AIM OF THE TASK ->
When you reproduce these records, keep every word exactly and drop the images.
** Opening SOURCE MATERIAL block **
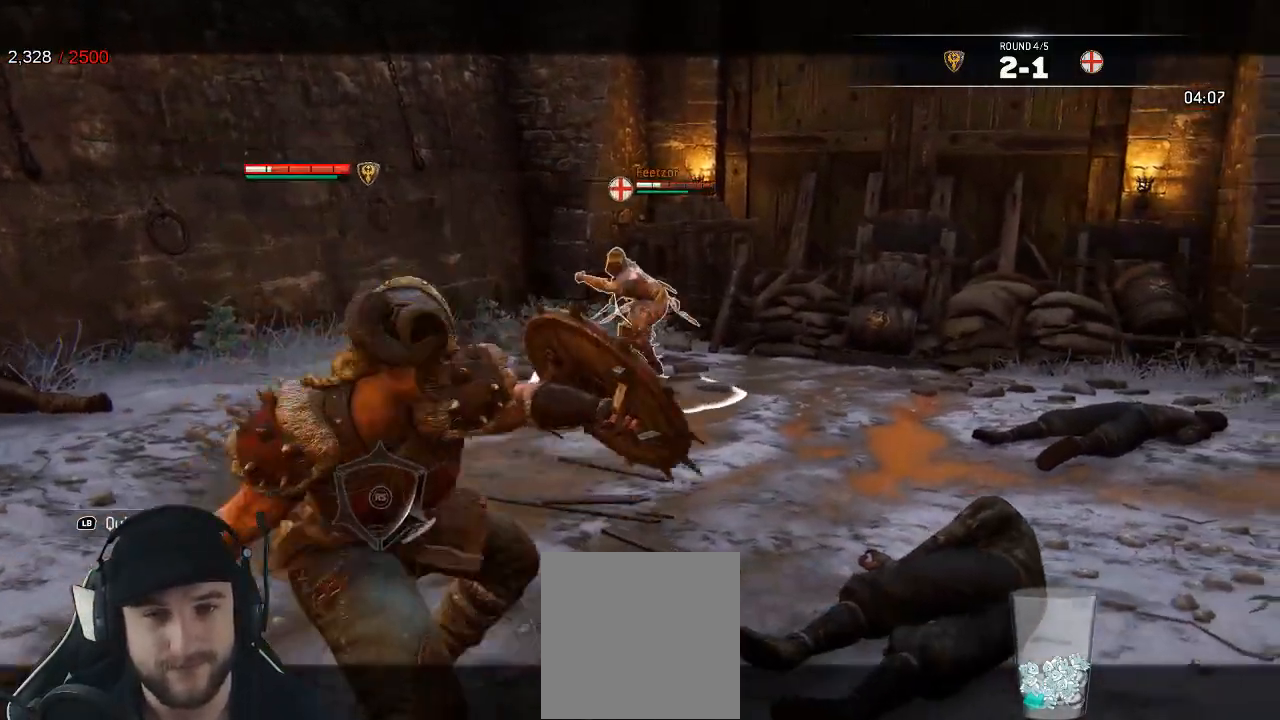
{"buttons": ["L2"], "left_stick": "up-left", "right_stick": "center", "events": [[167, "B", "up"], [233, "left_stick", "left"], [317, "left_stick", "up-left"]]}
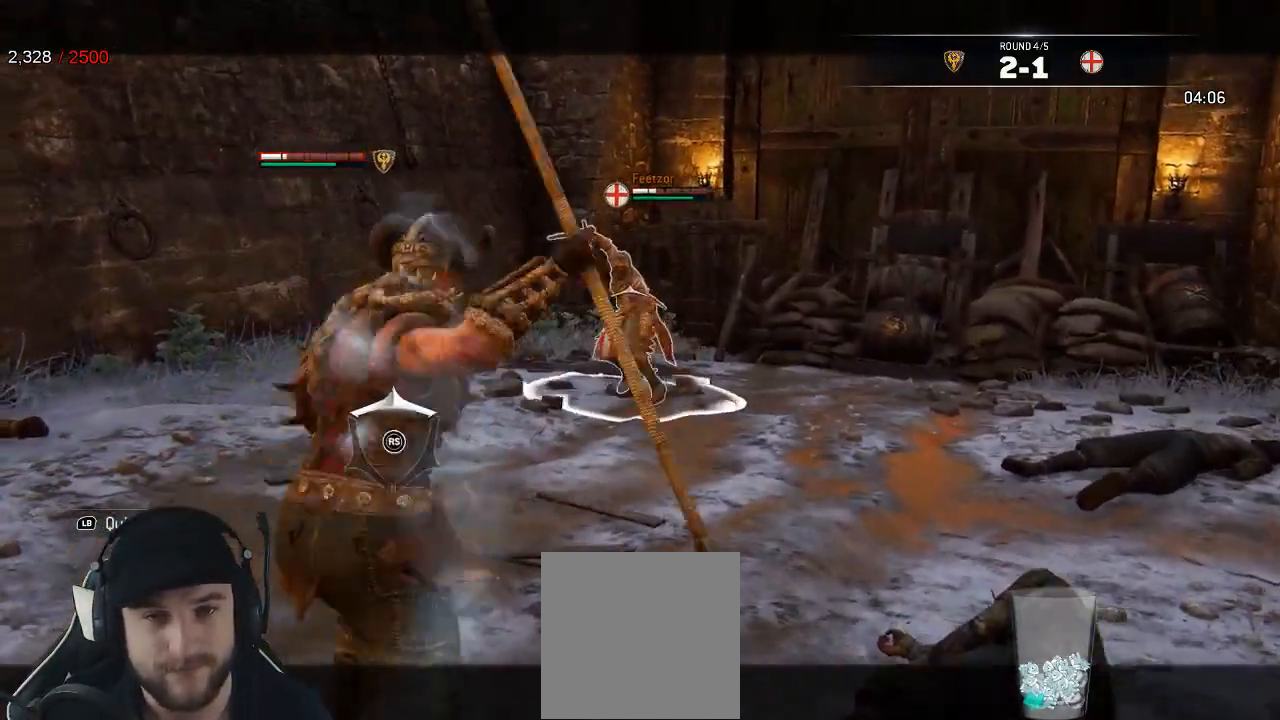
{"buttons": ["L2"], "left_stick": "down-left", "right_stick": "right", "events": [[33, "right_stick", "left"], [300, "right_stick", "up"], [367, "right_stick", "right"], [417, "left_stick", "down-left"]]}
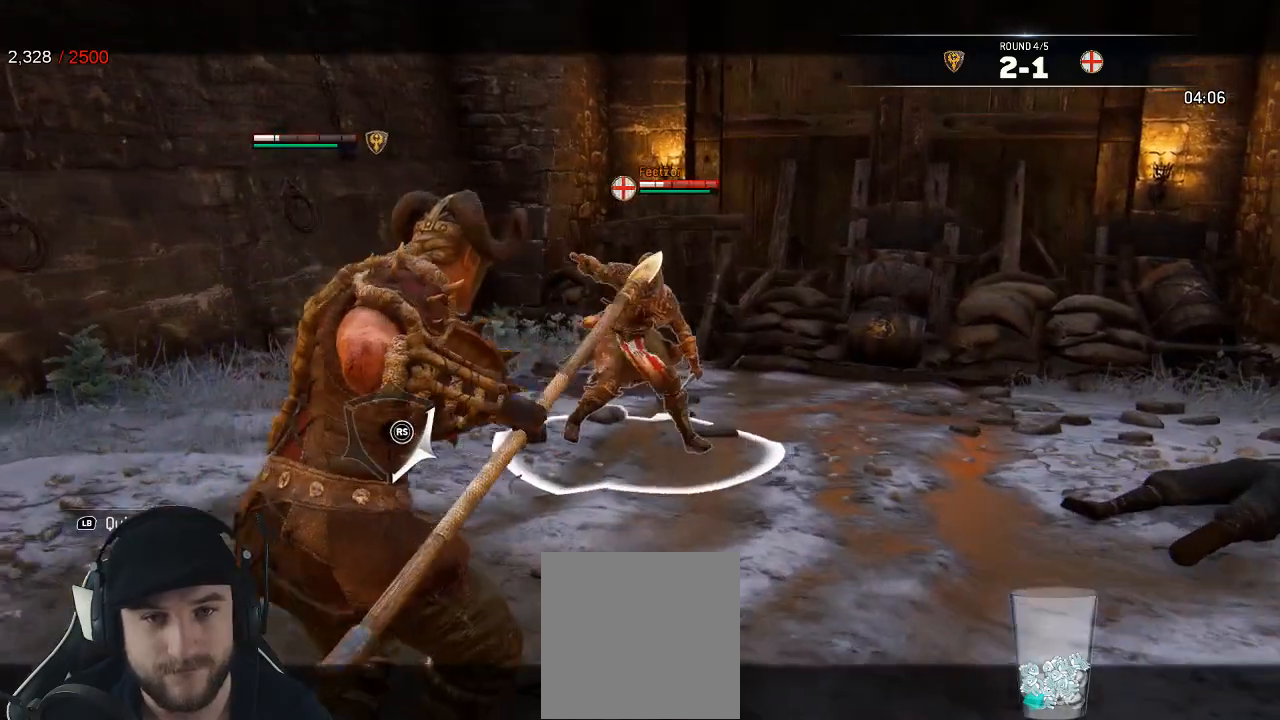
{"buttons": ["L2", "R2"], "left_stick": "up-right", "right_stick": "right", "events": [[117, "left_stick", "down"], [267, "left_stick", "right"], [317, "left_stick", "up-right"], [433, "R2", "down"]]}
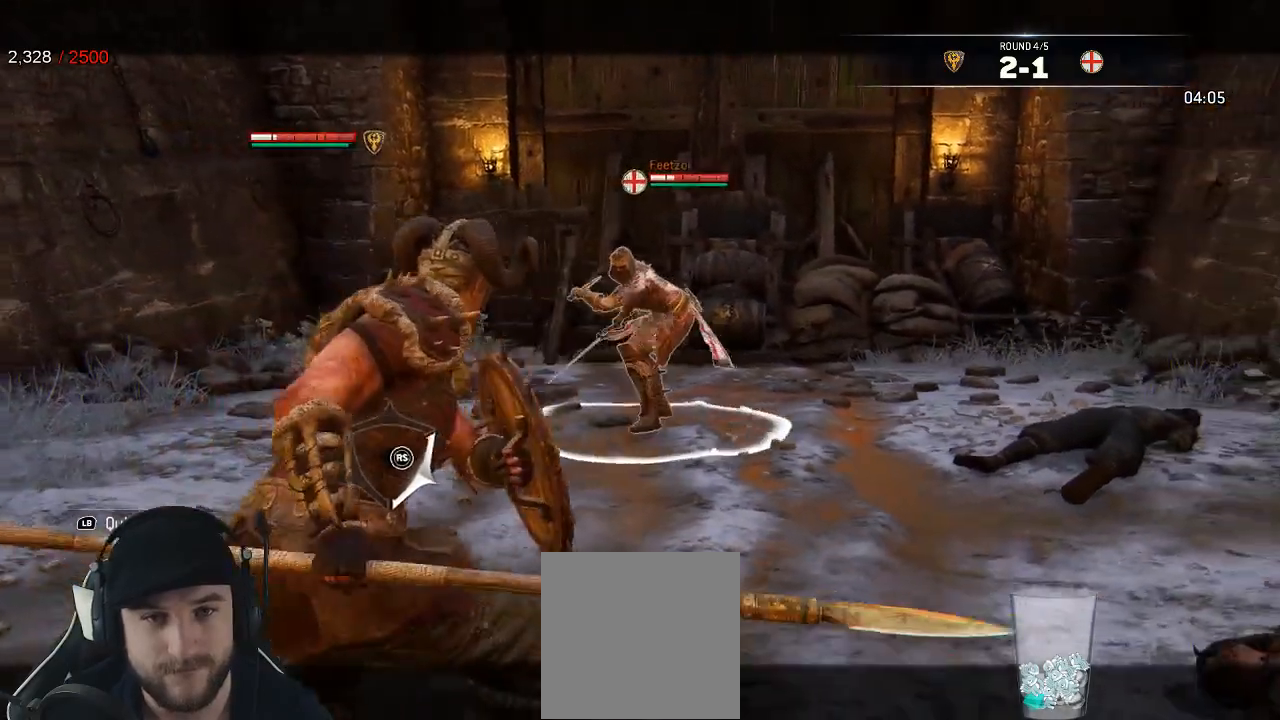
{"buttons": ["L2"], "left_stick": "up", "right_stick": "center", "events": [[67, "R2", "up"], [100, "right_stick", "center"], [267, "left_stick", "up"]]}
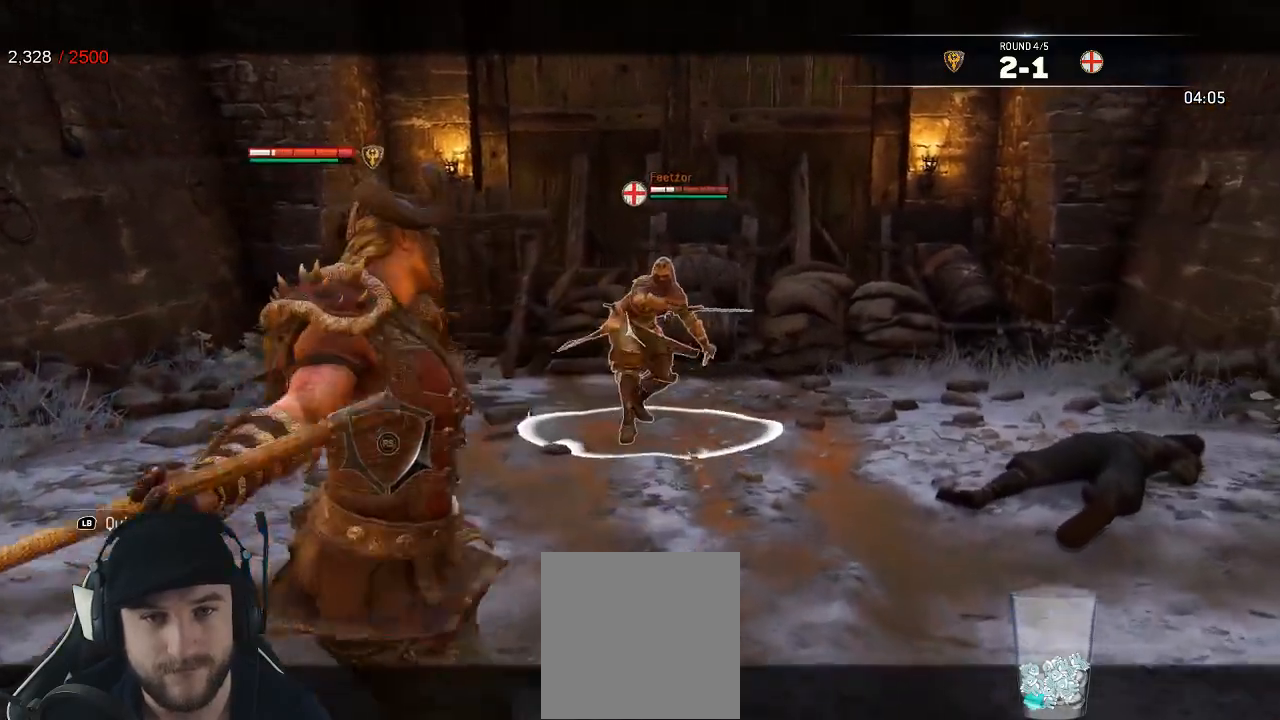
{"buttons": ["L2"], "left_stick": "up", "right_stick": "up", "events": [[133, "right_stick", "up"]]}
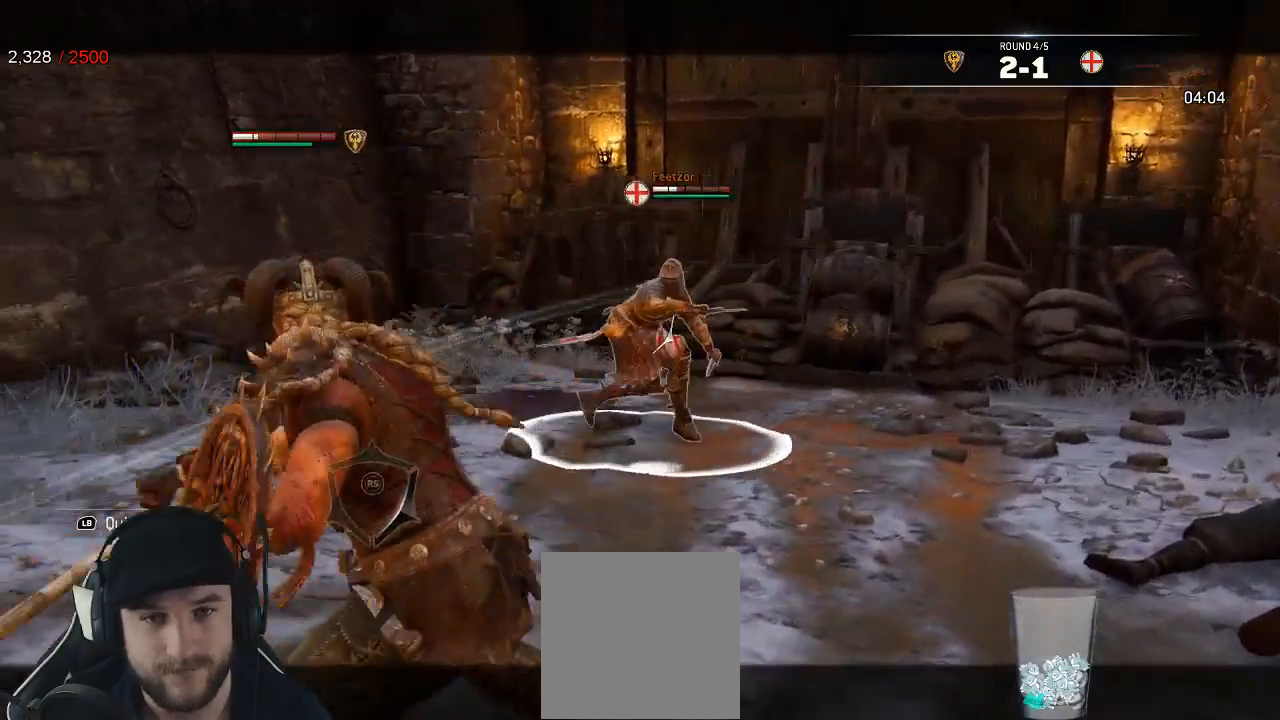
{"buttons": ["L2"], "left_stick": "center", "right_stick": "down", "events": [[17, "R1", "down"], [133, "R1", "up"], [233, "right_stick", "down"], [267, "left_stick", "center"]]}
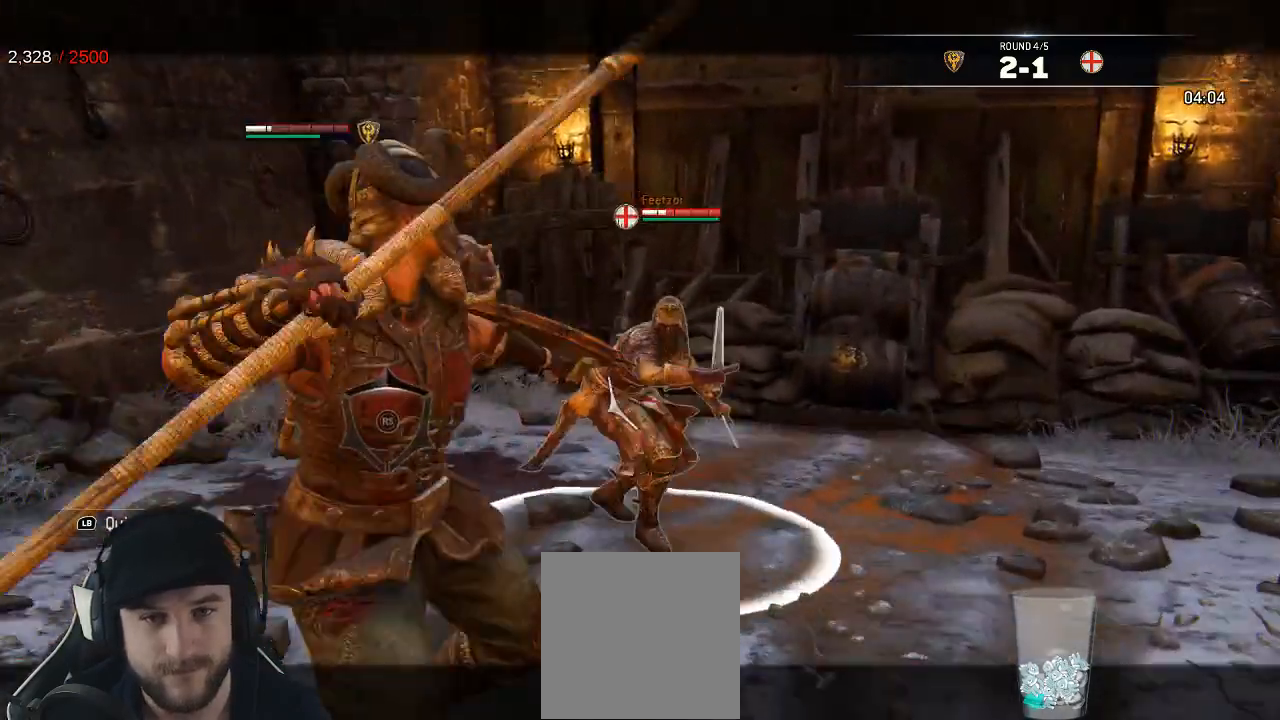
{"buttons": ["L2"], "left_stick": "center", "right_stick": "down", "events": [[167, "left_stick", "down"], [200, "R2", "down"], [200, "R3", "down"], [333, "R2", "up"], [333, "left_stick", "center"], [500, "R3", "up"]]}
** Closing SOURCE MATERIAL block **
SOLUTION TO THE EXERCISE ->
{"buttons": ["L2"], "left_stick": "up-left", "right_stick": "center", "events": [[167, "B", "up"], [233, "left_stick", "left"], [317, "left_stick", "up-left"]]}
{"buttons": ["L2"], "left_stick": "down-left", "right_stick": "right", "events": [[33, "right_stick", "left"], [300, "right_stick", "up"], [367, "right_stick", "right"], [417, "left_stick", "down-left"]]}
{"buttons": ["L2", "R2"], "left_stick": "up-right", "right_stick": "right", "events": [[117, "left_stick", "down"], [267, "left_stick", "right"], [317, "left_stick", "up-right"], [433, "R2", "down"]]}
{"buttons": ["L2"], "left_stick": "up", "right_stick": "center", "events": [[67, "R2", "up"], [100, "right_stick", "center"], [267, "left_stick", "up"]]}
{"buttons": ["L2"], "left_stick": "up", "right_stick": "up", "events": [[133, "right_stick", "up"]]}
{"buttons": ["L2"], "left_stick": "center", "right_stick": "down", "events": [[17, "R1", "down"], [133, "R1", "up"], [233, "right_stick", "down"], [267, "left_stick", "center"]]}
{"buttons": ["L2"], "left_stick": "center", "right_stick": "down", "events": [[167, "left_stick", "down"], [200, "R2", "down"], [200, "R3", "down"], [333, "R2", "up"], [333, "left_stick", "center"], [500, "R3", "up"]]}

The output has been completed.